For the vast majority of people, serial numbers are incomprehensible numbers and letters that don’t really mean much. They’re in small font on the back of your phone and you don’t really pay them much attention. Until now. Serial numbers are actually much more interesting than it first appear. The saying don’t judge a book by its cover could also be converted to don’t judge a serial by its number. The information they can tell you about your device is revealing, from exactly when it was made to what machine and factory it was made in.
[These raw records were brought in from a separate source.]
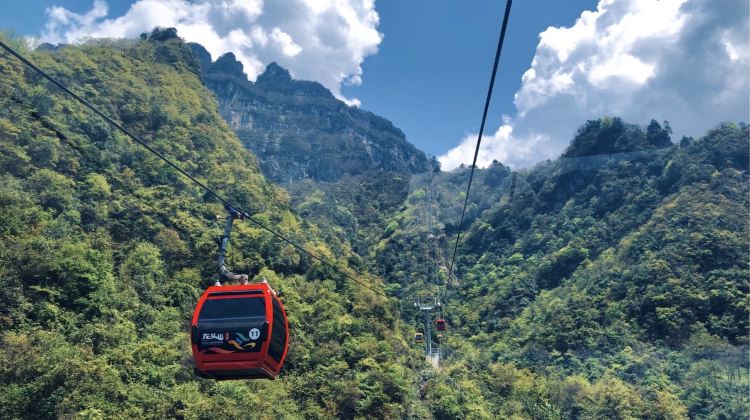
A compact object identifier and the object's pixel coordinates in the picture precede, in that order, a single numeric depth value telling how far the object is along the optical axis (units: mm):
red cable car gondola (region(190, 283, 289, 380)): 11406
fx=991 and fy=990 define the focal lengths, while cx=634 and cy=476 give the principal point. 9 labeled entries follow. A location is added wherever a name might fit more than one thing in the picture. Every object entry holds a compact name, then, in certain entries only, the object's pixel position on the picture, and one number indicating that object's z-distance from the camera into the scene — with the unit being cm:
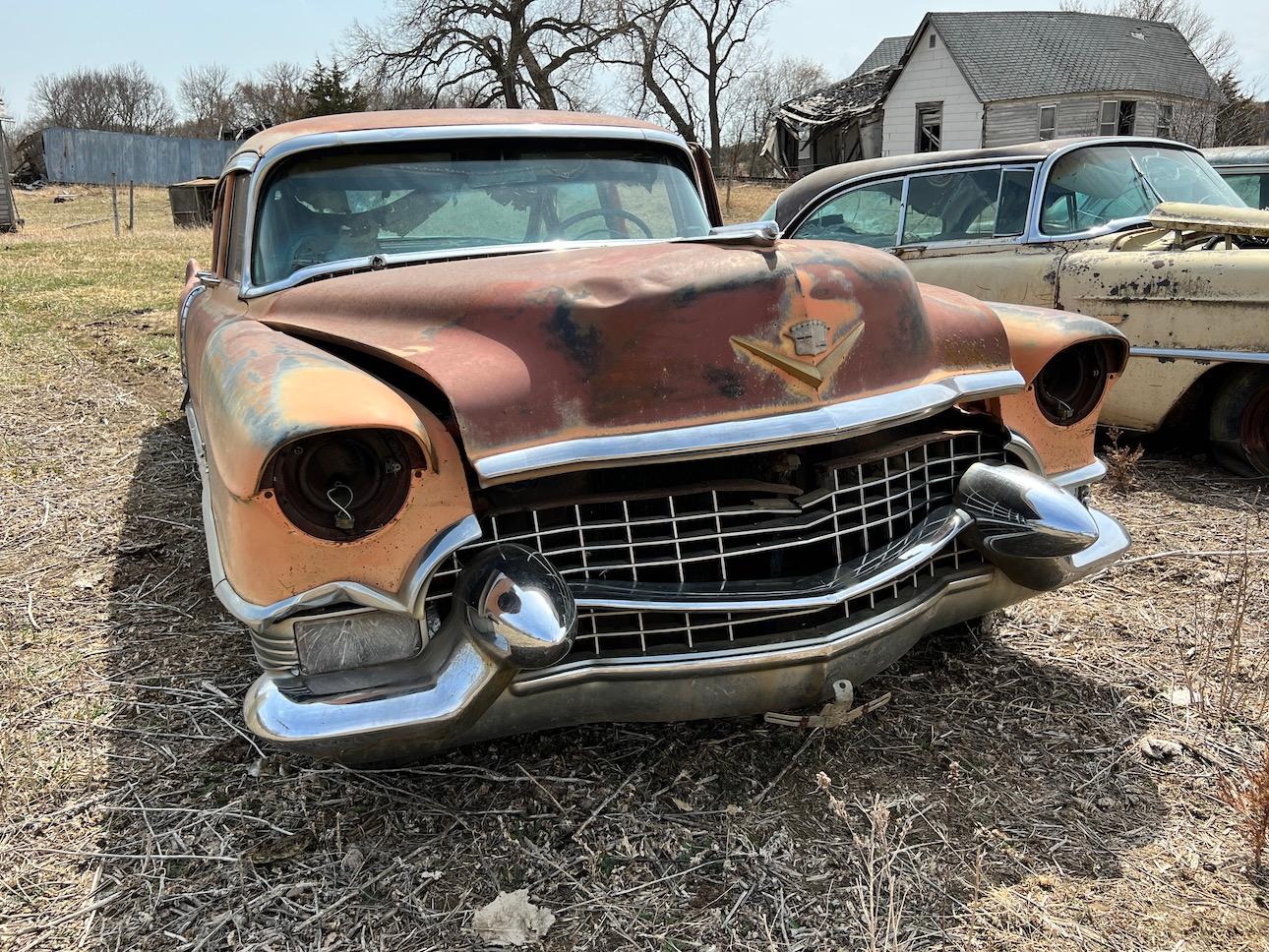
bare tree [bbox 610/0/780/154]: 3062
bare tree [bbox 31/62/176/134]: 5494
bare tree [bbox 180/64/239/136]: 4959
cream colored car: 433
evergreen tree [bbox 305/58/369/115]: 2759
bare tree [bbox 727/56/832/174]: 3912
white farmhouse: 2452
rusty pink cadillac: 187
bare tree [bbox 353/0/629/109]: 2927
Here’s how to find out all that about your iPhone and much more.
Locating your serial number
1. Open Settings.
2. Tap General.
3. Tap ‘About’.
4. Scroll down until you see your serial number.
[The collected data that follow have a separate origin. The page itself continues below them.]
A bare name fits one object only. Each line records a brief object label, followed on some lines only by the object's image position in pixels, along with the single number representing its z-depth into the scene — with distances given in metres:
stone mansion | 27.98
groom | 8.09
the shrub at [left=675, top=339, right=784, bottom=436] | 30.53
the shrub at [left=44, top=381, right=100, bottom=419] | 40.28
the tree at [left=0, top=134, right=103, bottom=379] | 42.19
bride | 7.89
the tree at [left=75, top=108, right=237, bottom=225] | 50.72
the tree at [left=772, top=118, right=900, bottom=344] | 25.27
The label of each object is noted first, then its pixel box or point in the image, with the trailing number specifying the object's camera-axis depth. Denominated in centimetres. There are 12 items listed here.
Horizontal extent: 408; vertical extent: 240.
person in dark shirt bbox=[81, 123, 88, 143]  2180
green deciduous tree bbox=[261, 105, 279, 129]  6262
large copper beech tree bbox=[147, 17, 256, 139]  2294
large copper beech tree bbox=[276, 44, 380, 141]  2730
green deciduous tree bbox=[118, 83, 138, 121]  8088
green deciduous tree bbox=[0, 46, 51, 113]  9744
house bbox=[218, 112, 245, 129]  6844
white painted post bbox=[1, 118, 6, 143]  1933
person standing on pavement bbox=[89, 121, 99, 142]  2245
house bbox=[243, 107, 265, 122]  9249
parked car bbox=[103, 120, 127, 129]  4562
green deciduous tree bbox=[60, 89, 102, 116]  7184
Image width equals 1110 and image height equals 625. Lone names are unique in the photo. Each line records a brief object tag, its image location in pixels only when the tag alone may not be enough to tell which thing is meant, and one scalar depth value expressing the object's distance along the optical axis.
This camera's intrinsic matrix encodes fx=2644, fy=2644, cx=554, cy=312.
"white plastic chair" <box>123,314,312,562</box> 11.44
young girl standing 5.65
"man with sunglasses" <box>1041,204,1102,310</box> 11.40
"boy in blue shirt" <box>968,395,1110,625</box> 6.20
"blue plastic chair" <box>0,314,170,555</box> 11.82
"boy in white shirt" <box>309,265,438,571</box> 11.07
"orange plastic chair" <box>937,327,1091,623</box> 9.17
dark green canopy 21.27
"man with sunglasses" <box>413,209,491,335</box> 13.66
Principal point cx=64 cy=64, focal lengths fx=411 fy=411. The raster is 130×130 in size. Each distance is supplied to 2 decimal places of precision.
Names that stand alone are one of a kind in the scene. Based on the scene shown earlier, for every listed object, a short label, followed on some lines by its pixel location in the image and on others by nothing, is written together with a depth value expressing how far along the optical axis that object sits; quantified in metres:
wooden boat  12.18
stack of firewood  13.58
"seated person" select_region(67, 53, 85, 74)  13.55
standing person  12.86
Once you’ve got your serial number, it’s time to understand it.
via Cult of Mac:
Serial number are presented in the form AABCCDDDEEF, and this is what those letters represent:
- AA = Factory and machine ID
- B = Year manufactured (this is simplified to the final digit, which means 0 = 2010; 1 = 2011; etc.)
- CC = Week of production
- DDD = Unique identifier (not the same thing as the Unique Device Identifier, or UDID)
- EE = Model and color of device
- F = Storage capacity of the device (S = 16GB; T = 32GB)
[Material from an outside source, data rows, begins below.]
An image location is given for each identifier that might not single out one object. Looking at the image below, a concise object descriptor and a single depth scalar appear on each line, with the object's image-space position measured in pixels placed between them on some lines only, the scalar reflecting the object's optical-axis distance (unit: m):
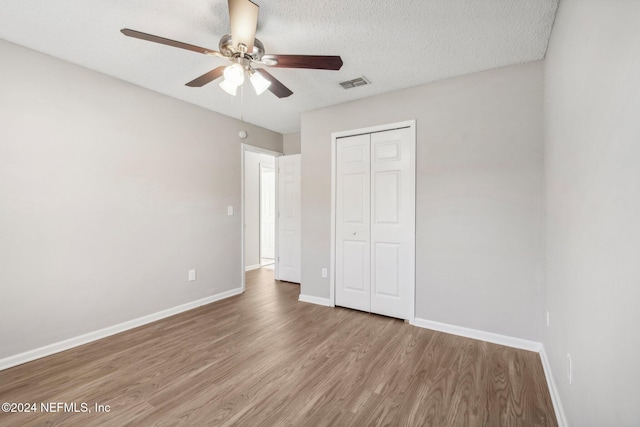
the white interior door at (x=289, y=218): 4.72
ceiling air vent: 2.88
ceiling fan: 1.60
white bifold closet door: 3.12
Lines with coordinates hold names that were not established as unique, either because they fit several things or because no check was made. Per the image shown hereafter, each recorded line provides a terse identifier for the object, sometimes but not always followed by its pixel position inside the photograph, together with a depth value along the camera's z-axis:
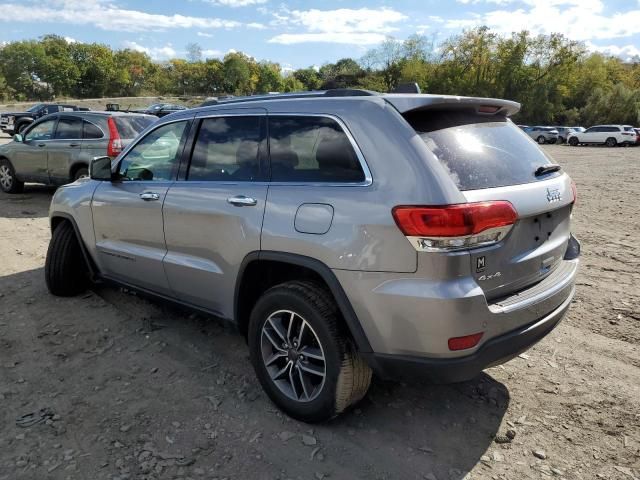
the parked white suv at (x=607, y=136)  37.28
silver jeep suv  2.32
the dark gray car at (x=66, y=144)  8.93
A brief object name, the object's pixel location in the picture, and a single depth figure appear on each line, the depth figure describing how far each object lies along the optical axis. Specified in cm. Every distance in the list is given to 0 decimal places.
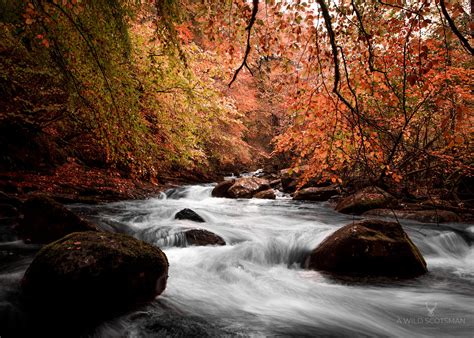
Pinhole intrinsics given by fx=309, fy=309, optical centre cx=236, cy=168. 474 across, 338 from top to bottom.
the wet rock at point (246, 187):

So if your serial number was 79049XXXA4S, the first to number would indicate it was assembled in factory 79 — presumably a Foxconn factory, which assembles all of Apple’s iPhones — in 2010 during week 49. A4 means it’s a black iPhone 4, while the S suggests it packs 16GB of storage.
This is certainly very revealing information, so if you have a problem with it that number alone should allow you to trace it right back to the batch and time it was made, allowing Apple to see if other iPhones made at a similar location and time also had problems.
It’s worth noting however that this method only works for certain iPhones, which are listed below:
VR0 (iPhone 2G Silver 4GB)
WH8 (iPhone 2G Silver 8GB)
0KH (iPhone 2G Silver 16GB)
Y7H (iPhone 3G Black 8GB)
Y7K (iPhone 3G Black 16GB)
3NP (iPhone 3GS Black 16GB)
3NR (iPhone 3GS Black 32GB)
3NQ (iPhone 3Gs White 16GB)
3NS (iPhone 3Gs White 32GB)
A4S (iPhone 4 Black 16GB)
A4T (iPhone 4 Black 32GB)
If your iPhone isn’t on that list, you can probably figure out some of the information about it, but not all of it as things like factory IDs and machine IDs would probably be different.
While on the topic of serial numbers, it’s also worth remembering that because of the amount of detail you can glean from it, it’s not really a good idea to throw it around on the web, especially if it’s as easy to figure out as an iPhone. Keep your serial number to yourself if you can, as it’s sort of the equivalent of a card number or phone number and something you don’t want to get into the wrong hands.